Aim:
Repeat the lines below word for word, from the line containing "genus: Oxalis" through the end of the lines, including both ends.

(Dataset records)
## start
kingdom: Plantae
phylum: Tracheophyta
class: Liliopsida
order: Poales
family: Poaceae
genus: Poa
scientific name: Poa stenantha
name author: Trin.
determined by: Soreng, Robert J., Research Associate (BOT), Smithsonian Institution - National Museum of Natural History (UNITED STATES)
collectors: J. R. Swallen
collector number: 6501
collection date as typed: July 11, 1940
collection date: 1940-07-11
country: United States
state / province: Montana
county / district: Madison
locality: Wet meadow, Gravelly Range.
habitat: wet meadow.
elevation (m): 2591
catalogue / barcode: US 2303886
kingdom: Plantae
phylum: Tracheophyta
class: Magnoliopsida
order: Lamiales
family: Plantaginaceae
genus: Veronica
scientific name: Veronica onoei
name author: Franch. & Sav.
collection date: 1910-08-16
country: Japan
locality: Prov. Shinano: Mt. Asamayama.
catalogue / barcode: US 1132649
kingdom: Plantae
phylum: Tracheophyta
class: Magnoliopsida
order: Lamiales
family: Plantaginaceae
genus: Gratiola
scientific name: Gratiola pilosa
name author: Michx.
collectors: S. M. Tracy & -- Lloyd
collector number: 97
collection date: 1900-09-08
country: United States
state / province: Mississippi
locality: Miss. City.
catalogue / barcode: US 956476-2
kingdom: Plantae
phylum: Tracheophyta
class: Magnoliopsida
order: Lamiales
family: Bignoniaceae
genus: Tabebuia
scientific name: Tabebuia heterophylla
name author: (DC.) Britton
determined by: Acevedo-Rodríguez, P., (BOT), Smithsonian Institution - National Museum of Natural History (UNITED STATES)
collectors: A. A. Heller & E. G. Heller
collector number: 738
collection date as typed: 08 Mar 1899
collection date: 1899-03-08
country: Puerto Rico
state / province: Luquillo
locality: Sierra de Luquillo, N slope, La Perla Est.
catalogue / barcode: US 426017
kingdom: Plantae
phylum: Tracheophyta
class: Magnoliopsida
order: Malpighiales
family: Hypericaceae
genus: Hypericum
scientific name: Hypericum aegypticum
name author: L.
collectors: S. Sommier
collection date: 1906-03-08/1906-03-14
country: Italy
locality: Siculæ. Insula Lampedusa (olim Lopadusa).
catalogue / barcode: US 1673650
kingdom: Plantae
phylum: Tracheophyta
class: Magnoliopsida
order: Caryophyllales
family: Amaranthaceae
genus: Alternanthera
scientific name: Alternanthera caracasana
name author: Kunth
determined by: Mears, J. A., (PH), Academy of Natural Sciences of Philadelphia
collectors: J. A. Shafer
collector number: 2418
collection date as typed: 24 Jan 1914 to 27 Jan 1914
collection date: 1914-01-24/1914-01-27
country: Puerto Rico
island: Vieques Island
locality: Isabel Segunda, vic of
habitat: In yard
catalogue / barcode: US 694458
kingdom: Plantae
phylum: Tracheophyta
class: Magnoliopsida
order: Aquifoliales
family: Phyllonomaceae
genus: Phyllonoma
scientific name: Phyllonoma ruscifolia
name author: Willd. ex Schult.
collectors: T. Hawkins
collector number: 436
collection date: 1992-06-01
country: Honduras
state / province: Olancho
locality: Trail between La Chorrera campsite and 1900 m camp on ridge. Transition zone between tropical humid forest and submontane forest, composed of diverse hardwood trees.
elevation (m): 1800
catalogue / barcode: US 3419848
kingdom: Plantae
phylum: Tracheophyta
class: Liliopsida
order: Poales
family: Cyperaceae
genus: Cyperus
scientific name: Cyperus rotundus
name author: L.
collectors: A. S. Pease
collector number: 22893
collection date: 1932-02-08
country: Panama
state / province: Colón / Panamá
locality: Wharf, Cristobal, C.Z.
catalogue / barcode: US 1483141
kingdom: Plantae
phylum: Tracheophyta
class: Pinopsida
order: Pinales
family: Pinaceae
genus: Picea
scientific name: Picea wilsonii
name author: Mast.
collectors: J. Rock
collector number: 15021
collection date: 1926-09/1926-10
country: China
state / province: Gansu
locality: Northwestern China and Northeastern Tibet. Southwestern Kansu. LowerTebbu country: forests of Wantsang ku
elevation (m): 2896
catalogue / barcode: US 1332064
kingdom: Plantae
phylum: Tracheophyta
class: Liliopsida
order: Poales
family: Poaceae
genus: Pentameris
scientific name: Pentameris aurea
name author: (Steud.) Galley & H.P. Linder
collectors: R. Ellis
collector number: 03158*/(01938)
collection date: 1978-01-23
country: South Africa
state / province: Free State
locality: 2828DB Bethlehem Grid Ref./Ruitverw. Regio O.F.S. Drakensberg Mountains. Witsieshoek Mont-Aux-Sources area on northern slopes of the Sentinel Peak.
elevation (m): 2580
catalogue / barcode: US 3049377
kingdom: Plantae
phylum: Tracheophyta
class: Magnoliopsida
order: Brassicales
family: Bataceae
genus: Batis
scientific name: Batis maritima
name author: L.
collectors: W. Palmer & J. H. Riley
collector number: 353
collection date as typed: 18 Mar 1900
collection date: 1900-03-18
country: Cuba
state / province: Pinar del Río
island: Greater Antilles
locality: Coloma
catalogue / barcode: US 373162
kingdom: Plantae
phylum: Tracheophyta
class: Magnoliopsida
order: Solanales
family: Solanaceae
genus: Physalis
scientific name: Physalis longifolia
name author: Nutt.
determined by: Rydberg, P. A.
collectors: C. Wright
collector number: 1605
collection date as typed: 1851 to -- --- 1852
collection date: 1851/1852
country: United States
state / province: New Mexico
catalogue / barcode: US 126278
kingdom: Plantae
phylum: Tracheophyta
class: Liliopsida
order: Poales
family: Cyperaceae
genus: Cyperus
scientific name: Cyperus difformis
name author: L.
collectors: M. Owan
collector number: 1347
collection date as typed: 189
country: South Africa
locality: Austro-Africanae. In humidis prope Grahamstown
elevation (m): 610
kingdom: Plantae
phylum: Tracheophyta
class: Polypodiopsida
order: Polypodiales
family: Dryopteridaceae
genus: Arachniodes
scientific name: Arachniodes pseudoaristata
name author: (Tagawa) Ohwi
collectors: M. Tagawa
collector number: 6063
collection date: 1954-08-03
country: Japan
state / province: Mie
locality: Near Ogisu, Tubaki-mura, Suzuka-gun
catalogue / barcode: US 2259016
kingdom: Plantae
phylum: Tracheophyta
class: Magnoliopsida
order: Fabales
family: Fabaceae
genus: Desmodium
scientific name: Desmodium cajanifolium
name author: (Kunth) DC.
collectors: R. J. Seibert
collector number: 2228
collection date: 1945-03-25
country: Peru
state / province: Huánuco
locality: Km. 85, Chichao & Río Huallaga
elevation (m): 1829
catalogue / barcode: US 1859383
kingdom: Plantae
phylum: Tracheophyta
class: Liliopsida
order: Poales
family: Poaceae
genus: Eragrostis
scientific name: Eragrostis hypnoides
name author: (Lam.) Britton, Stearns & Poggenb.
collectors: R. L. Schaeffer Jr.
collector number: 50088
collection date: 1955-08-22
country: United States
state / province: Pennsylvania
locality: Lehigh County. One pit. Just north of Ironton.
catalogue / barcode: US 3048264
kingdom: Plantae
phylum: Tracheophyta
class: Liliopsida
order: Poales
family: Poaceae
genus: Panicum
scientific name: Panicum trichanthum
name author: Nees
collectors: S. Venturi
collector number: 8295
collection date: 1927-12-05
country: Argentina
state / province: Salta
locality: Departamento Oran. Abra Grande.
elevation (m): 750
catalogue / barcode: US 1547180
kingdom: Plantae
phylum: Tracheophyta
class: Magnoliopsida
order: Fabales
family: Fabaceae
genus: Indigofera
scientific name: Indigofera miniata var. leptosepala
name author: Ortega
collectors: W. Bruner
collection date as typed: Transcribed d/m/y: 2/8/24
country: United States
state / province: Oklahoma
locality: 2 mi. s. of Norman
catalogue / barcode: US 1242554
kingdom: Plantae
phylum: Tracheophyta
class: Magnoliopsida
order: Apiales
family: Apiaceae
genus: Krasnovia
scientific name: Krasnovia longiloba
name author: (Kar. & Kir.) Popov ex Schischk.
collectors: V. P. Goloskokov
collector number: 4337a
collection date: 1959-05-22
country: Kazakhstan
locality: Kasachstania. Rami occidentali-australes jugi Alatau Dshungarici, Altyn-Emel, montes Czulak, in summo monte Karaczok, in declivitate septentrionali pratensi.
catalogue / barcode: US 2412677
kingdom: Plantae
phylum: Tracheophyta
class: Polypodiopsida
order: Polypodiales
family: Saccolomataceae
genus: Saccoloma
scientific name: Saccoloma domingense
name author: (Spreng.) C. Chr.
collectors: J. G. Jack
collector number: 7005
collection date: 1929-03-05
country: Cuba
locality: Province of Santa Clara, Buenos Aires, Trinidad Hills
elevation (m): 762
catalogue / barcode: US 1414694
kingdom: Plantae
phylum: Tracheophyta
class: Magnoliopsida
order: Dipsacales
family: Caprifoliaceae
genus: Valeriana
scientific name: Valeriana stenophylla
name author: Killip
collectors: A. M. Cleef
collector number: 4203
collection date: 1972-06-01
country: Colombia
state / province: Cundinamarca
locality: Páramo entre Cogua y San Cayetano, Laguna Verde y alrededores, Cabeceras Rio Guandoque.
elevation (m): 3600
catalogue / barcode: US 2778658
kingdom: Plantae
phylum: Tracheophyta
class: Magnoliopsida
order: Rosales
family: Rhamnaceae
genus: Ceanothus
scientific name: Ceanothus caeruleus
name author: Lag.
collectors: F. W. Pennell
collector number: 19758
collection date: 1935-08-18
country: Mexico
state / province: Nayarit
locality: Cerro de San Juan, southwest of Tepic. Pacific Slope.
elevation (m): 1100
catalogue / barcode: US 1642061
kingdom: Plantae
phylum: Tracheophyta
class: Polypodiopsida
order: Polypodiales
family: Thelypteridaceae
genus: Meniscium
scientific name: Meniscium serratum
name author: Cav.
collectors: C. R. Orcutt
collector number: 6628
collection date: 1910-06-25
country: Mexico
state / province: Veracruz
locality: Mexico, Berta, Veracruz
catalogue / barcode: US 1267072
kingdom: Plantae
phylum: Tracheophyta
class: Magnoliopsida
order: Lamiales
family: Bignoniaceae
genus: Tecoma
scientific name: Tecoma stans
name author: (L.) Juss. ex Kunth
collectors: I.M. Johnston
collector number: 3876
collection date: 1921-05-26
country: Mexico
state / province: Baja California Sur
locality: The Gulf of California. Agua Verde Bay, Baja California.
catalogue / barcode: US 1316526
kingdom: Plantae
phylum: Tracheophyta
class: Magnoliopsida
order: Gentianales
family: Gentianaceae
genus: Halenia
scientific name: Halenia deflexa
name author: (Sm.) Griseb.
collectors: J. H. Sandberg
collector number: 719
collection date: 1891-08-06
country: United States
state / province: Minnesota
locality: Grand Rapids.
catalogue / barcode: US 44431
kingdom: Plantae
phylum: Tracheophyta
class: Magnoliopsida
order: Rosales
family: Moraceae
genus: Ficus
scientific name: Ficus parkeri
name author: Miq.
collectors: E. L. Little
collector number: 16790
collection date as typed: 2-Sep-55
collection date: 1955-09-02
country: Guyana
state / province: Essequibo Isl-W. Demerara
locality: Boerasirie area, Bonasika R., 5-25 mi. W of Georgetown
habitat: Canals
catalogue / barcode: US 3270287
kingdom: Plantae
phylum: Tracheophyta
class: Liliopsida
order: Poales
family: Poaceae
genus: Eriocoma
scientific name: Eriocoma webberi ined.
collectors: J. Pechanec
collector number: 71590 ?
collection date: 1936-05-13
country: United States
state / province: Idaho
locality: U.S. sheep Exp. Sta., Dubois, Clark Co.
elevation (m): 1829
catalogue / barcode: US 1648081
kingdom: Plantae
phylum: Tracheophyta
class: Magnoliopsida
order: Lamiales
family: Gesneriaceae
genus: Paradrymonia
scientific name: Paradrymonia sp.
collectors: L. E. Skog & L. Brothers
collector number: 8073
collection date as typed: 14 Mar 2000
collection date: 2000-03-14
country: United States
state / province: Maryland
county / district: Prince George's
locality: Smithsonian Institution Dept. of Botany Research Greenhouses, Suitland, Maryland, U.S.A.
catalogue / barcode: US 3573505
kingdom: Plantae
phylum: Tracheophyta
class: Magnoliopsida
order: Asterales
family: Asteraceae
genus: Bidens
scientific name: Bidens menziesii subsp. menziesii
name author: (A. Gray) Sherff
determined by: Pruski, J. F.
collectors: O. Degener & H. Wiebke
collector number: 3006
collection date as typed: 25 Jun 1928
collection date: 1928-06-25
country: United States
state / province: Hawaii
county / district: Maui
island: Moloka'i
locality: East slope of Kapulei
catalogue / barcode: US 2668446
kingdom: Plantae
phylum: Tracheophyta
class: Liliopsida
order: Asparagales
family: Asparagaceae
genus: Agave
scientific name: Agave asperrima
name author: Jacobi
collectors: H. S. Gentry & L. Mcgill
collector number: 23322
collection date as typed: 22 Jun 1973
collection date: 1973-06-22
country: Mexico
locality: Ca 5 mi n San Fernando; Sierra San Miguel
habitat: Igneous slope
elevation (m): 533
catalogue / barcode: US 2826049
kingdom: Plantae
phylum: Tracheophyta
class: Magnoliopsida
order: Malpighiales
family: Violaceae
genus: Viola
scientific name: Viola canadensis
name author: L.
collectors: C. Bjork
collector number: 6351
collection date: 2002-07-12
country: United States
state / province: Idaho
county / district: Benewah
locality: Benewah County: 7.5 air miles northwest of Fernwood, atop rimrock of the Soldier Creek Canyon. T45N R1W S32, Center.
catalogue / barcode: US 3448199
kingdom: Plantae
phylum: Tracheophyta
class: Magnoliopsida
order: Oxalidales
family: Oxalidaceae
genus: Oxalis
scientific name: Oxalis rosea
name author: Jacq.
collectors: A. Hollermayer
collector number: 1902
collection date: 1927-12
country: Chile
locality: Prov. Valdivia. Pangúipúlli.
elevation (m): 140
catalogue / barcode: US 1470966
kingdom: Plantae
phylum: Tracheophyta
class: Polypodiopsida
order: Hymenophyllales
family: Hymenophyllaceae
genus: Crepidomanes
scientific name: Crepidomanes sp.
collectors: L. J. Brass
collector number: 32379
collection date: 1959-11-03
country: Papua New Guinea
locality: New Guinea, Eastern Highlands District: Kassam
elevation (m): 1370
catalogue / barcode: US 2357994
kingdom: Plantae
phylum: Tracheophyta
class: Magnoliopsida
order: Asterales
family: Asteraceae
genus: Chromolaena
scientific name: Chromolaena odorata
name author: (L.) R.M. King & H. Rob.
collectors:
## end
Task response:
genus: Oxalis
scientific name: Oxalis rosea
name author: Jacq.
collectors: A. Hollermayer
collector number: 1902
collection date: 1927-12
country: Chile
locality: Prov. Valdivia. Pangúipúlli.
elevation (m): 140
catalogue / barcode: US 1470966
kingdom: Plantae
phylum: Tracheophyta
class: Polypodiopsida
order: Hymenophyllales
family: Hymenophyllaceae
genus: Crepidomanes
scientific name: Crepidomanes sp.
collectors: L. J. Brass
collector number: 32379
collection date: 1959-11-03
country: Papua New Guinea
locality: New Guinea, Eastern Highlands District: Kassam
elevation (m): 1370
catalogue / barcode: US 2357994
kingdom: Plantae
phylum: Tracheophyta
class: Magnoliopsida
order: Asterales
family: Asteraceae
genus: Chromolaena
scientific name: Chromolaena odorata
name author: (L.) R.M. King & H. Rob.
collectors:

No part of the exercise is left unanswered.